Toujours soucieux de vanter les mérites du tourisme judiciaire français, nous voilà à la cour d’appel d’Orléans. Il ne s’agit certainement pas avec cette chronique de favoriser les bas instincts de l’éventuel lectorat, mais il sera cette fois question de la gestion de ses pulsions, même verbales, au temps et sur le lieu de travail.
Dans sa première rédaction, l’article L 1153-1 du Code du travail définissait le harcèlement sexuel par le but poursuivi par son auteur, lequel pouvait se résumer à la volonté d’obtenir des faveurs de nature sexuelle (acception technique dans ses termes, mais finalement assez claire dans ce qu’elle décrit).
C’est ainsi qu’un temps la jurisprudence a considéré la grivoiserie sur le lieu de travail comme n’étant pas constitutive de harcèlement sexuel (CA Versailles 27 sept. 2012, n° 11-03057). La réécriture du texte fondateur par la loi du 6 août 2012 a quelque peu modifié la donne : sont maintenant constitutifs de harcèlement sexuel « des propos ou comportements à connotation sexuelle répétés qui (subis par un salarié) soit portent atteinte à sa dignité en raison de leur caractère dégradant ou humiliant, soit créent une situation intimidante, hostile ou offensante ».
Il ne s’agit plus de sanctionner un quidam pour ses appétits trop directs ou explicites (et pas forcément partagés) sur le lieu de travail, mais un comportement plus général et intrinsèquement humiliant.
En l’espèce, la Cour d’appel a étendu quelque peu l’application du texte en jugeant que « le harcèlement sexuel peut consister en un harcèlement environnemental ou d’ambiance, où, sans être directement visée, la victime subit les provocations et blagues obscènes ou vulgaires qui lui deviennent insupportables ».
Cette lecture peut sembler surprenante et pour le moins extensive. La salariée avait entendu en l’espèce dénoncer le caractère misogyne et offensant du climat de travail au sein d’un journal de presse locale. Elle aurait ainsi été exposée à des comportements déplacés, mais sans justement établir avoir été elle-même directement visée.
L’atmosphère était ainsi qualifiée de sexiste, graveleuse, caractérisée par des propos (et bruits) vulgaires tenus en sa présence. Une atmosphère particulièrement raffinée donc, tenant plus du vestiaire que de la salle de rédaction d’un organe d’information.
Ainsi, comme cette espèce le montre, la notion de harcèlement sexuel qui visait initialement la sanction du comportement de l’auteur, a depuis opéré un glissement vers le seul ressenti de la victime.

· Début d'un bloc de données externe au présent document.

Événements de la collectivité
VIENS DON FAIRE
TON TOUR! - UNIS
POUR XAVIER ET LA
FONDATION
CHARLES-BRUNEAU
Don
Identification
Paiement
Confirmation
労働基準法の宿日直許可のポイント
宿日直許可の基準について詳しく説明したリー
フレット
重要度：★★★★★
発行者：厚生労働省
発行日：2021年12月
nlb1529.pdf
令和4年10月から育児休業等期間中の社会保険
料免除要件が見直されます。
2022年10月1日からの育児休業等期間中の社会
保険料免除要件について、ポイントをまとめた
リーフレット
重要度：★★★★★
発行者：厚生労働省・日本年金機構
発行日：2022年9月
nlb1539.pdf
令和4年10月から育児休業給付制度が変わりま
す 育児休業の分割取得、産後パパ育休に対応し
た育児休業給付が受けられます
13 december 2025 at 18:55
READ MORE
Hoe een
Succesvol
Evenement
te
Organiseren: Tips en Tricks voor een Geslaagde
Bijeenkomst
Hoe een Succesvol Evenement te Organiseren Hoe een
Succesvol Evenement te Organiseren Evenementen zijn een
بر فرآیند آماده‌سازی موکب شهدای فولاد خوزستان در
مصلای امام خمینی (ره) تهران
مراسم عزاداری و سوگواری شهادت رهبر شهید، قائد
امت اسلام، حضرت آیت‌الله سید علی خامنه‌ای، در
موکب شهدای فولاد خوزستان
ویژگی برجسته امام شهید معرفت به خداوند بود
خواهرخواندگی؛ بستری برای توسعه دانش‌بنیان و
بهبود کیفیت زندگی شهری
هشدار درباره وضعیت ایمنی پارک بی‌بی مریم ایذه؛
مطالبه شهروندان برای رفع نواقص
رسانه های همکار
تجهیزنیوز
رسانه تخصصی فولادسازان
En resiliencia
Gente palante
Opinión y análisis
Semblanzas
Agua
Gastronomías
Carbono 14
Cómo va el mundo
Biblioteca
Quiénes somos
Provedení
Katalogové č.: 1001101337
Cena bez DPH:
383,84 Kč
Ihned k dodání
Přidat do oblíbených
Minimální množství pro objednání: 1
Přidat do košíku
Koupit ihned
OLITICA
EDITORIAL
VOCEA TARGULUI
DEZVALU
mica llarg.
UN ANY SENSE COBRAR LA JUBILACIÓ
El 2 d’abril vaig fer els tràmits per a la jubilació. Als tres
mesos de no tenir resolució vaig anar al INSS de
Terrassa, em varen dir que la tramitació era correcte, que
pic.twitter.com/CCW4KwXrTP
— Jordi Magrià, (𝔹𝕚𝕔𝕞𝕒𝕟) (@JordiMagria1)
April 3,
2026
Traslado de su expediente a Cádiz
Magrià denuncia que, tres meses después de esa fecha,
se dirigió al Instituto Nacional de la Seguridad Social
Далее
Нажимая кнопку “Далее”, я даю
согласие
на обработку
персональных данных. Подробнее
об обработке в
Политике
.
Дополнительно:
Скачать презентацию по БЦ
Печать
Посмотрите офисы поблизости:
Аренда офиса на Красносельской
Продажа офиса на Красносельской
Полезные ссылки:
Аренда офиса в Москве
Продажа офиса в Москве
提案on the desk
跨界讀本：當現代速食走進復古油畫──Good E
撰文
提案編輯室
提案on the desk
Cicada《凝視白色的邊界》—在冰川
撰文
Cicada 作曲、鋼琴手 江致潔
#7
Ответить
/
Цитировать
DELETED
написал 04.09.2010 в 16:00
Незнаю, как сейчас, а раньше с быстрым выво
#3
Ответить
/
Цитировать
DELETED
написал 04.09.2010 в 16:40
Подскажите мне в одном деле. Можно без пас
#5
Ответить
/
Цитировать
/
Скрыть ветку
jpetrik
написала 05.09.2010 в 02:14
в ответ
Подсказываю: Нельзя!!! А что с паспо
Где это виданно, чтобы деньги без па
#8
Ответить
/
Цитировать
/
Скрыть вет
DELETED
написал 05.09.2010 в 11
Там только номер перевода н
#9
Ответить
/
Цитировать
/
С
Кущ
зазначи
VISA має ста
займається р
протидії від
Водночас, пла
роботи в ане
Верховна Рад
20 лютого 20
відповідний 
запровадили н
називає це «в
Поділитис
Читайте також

Qu’importe qu’elle n’ait pas été directement concernée par ces agissements, il suffit qu’elle ait pu en souffrir, notamment par une altération de son état de santé (ce qui était le cas en l’espèce).
Le climat de travail intimidant, hostile et offensant devient le lien de causalité sans qu’il y ait besoin de s’intéresser aux éventuelles relations existant entre l’auteur des faits incriminés et la victime.
Enfin, si les gestes sont évidemment particulièrement répréhensibles, les mots peuvent suffire : propos sexistes, grivois, obscènes ou insultants. Il est certain que la répétition de tels propos peut contribuer à créer une ambiance quelque peu déplaisante à la longue et de nature à, comme le disait le médecin du travail dans ses conclusions, entraîner « une atteinte à la dignité provoquant une effraction dans le fonctionnement mental ne permettant plus à l’individu de trouver les ressources pour y faire face ».
Cette évolution de la notion même de harcèlement sexuel amène à s’interroger sur le moyen de prouver l’existence d’un tel « harcèlement sexuel d’ambiance ».
Il appartient désormais au salarié de « présenter » des faits laissant présumer le harcèlement sexuel, sans nécessité de les « établir ». Les juges feront le reste et trancheront, en appréciant les éléments versés aux débats par les parties, décidant si l’on est dans le potache ou dans l’agression systématique et caractérisée.
Pour mémoire, il appartient à l’employeur de prendre les mesures nécessaires en vue de prévenir le harcèlement sexuel, d’y mettre un terme et de les sanctionner, et il s’agit d’une obligation de résultat (article L 1153-1 du Code du travail). Prudence donc quand la communauté de travail se transforme en une émission de Collaro (pour les plus âgés) ou de Cyril Hanouna (pour les plus jeunes).